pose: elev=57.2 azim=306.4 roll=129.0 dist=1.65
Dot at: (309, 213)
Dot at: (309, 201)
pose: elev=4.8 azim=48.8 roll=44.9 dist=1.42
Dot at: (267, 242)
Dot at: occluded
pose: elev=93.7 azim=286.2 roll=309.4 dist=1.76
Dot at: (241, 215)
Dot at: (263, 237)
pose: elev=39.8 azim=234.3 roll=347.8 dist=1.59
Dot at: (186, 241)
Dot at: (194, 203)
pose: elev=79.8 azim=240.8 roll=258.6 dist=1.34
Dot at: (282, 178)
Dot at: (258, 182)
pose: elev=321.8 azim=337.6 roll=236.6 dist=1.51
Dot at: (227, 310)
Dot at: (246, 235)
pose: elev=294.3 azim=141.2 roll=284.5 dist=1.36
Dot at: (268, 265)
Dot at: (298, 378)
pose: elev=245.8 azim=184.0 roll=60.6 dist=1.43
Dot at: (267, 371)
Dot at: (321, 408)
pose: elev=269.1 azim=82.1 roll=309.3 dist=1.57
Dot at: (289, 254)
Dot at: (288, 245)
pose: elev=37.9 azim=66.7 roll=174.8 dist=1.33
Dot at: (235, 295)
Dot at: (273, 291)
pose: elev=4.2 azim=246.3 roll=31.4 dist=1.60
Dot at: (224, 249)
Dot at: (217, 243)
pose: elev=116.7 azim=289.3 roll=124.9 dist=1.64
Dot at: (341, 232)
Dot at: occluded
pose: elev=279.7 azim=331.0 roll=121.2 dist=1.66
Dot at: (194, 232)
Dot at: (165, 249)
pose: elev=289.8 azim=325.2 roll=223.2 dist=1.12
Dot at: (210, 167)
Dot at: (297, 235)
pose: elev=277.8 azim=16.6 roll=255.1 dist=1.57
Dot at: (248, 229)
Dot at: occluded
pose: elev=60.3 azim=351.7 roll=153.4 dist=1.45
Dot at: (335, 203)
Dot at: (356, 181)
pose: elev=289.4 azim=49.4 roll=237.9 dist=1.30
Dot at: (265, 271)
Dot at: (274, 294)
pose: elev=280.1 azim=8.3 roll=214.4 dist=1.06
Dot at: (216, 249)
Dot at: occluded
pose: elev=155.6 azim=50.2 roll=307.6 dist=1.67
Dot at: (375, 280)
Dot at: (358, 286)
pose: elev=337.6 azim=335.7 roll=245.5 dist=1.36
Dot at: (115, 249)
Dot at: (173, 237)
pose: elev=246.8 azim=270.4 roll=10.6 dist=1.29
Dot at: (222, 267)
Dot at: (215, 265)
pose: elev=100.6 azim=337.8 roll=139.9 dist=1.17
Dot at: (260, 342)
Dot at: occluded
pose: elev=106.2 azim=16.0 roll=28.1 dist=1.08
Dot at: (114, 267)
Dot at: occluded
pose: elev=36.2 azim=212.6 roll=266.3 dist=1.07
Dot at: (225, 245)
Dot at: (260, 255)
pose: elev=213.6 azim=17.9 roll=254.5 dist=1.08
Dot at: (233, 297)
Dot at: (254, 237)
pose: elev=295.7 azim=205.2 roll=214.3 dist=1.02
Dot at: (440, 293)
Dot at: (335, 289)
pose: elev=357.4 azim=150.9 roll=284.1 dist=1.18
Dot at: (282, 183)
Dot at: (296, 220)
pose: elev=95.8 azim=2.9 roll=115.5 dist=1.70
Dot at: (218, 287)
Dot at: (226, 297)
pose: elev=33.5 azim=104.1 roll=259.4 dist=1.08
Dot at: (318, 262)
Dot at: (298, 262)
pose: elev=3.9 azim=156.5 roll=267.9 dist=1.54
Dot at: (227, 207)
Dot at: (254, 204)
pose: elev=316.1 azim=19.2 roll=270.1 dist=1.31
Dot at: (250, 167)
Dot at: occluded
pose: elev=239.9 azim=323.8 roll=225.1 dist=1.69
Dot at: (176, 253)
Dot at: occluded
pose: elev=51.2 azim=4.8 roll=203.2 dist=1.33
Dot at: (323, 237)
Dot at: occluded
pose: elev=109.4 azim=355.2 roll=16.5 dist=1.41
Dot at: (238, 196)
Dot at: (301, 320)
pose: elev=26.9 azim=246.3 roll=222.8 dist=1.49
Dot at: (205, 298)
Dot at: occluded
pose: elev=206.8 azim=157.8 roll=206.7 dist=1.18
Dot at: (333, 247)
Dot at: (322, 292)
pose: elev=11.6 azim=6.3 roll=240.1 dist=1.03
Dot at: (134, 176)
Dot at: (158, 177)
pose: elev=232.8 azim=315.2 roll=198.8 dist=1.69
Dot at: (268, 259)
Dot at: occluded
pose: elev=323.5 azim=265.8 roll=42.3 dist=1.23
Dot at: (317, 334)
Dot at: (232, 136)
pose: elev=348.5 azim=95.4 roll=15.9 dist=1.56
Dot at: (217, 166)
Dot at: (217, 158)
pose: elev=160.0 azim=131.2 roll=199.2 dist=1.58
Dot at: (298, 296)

======

**Exercise goal:** Could you rewrite all the rows above with every "pose" changed to "view" and nothing else altered?

**Task output:**
view: elev=57.2 azim=306.4 roll=129.0 dist=1.65
Dot at: (309, 213)
Dot at: (309, 201)
view: elev=4.8 azim=48.8 roll=44.9 dist=1.42
Dot at: (267, 242)
Dot at: occluded
view: elev=93.7 azim=286.2 roll=309.4 dist=1.76
Dot at: (241, 215)
Dot at: (263, 237)
view: elev=39.8 azim=234.3 roll=347.8 dist=1.59
Dot at: (186, 241)
Dot at: (194, 203)
view: elev=79.8 azim=240.8 roll=258.6 dist=1.34
Dot at: (282, 178)
Dot at: (258, 182)
view: elev=321.8 azim=337.6 roll=236.6 dist=1.51
Dot at: (227, 310)
Dot at: (246, 235)
view: elev=294.3 azim=141.2 roll=284.5 dist=1.36
Dot at: (268, 265)
Dot at: (298, 378)
view: elev=245.8 azim=184.0 roll=60.6 dist=1.43
Dot at: (267, 371)
Dot at: (321, 408)
view: elev=269.1 azim=82.1 roll=309.3 dist=1.57
Dot at: (289, 254)
Dot at: (288, 245)
view: elev=37.9 azim=66.7 roll=174.8 dist=1.33
Dot at: (235, 295)
Dot at: (273, 291)
view: elev=4.2 azim=246.3 roll=31.4 dist=1.60
Dot at: (224, 249)
Dot at: (217, 243)
view: elev=116.7 azim=289.3 roll=124.9 dist=1.64
Dot at: (341, 232)
Dot at: occluded
view: elev=279.7 azim=331.0 roll=121.2 dist=1.66
Dot at: (194, 232)
Dot at: (165, 249)
view: elev=289.8 azim=325.2 roll=223.2 dist=1.12
Dot at: (210, 167)
Dot at: (297, 235)
view: elev=277.8 azim=16.6 roll=255.1 dist=1.57
Dot at: (248, 229)
Dot at: occluded
view: elev=60.3 azim=351.7 roll=153.4 dist=1.45
Dot at: (335, 203)
Dot at: (356, 181)
view: elev=289.4 azim=49.4 roll=237.9 dist=1.30
Dot at: (265, 271)
Dot at: (274, 294)
view: elev=280.1 azim=8.3 roll=214.4 dist=1.06
Dot at: (216, 249)
Dot at: occluded
view: elev=155.6 azim=50.2 roll=307.6 dist=1.67
Dot at: (375, 280)
Dot at: (358, 286)
view: elev=337.6 azim=335.7 roll=245.5 dist=1.36
Dot at: (115, 249)
Dot at: (173, 237)
view: elev=246.8 azim=270.4 roll=10.6 dist=1.29
Dot at: (222, 267)
Dot at: (215, 265)
view: elev=100.6 azim=337.8 roll=139.9 dist=1.17
Dot at: (260, 342)
Dot at: occluded
view: elev=106.2 azim=16.0 roll=28.1 dist=1.08
Dot at: (114, 267)
Dot at: occluded
view: elev=36.2 azim=212.6 roll=266.3 dist=1.07
Dot at: (225, 245)
Dot at: (260, 255)
view: elev=213.6 azim=17.9 roll=254.5 dist=1.08
Dot at: (233, 297)
Dot at: (254, 237)
view: elev=295.7 azim=205.2 roll=214.3 dist=1.02
Dot at: (440, 293)
Dot at: (335, 289)
view: elev=357.4 azim=150.9 roll=284.1 dist=1.18
Dot at: (282, 183)
Dot at: (296, 220)
view: elev=95.8 azim=2.9 roll=115.5 dist=1.70
Dot at: (218, 287)
Dot at: (226, 297)
view: elev=33.5 azim=104.1 roll=259.4 dist=1.08
Dot at: (318, 262)
Dot at: (298, 262)
view: elev=3.9 azim=156.5 roll=267.9 dist=1.54
Dot at: (227, 207)
Dot at: (254, 204)
view: elev=316.1 azim=19.2 roll=270.1 dist=1.31
Dot at: (250, 167)
Dot at: occluded
view: elev=239.9 azim=323.8 roll=225.1 dist=1.69
Dot at: (176, 253)
Dot at: occluded
view: elev=51.2 azim=4.8 roll=203.2 dist=1.33
Dot at: (323, 237)
Dot at: occluded
view: elev=109.4 azim=355.2 roll=16.5 dist=1.41
Dot at: (238, 196)
Dot at: (301, 320)
view: elev=26.9 azim=246.3 roll=222.8 dist=1.49
Dot at: (205, 298)
Dot at: occluded
view: elev=206.8 azim=157.8 roll=206.7 dist=1.18
Dot at: (333, 247)
Dot at: (322, 292)
view: elev=11.6 azim=6.3 roll=240.1 dist=1.03
Dot at: (134, 176)
Dot at: (158, 177)
view: elev=232.8 azim=315.2 roll=198.8 dist=1.69
Dot at: (268, 259)
Dot at: occluded
view: elev=323.5 azim=265.8 roll=42.3 dist=1.23
Dot at: (317, 334)
Dot at: (232, 136)
view: elev=348.5 azim=95.4 roll=15.9 dist=1.56
Dot at: (217, 166)
Dot at: (217, 158)
view: elev=160.0 azim=131.2 roll=199.2 dist=1.58
Dot at: (298, 296)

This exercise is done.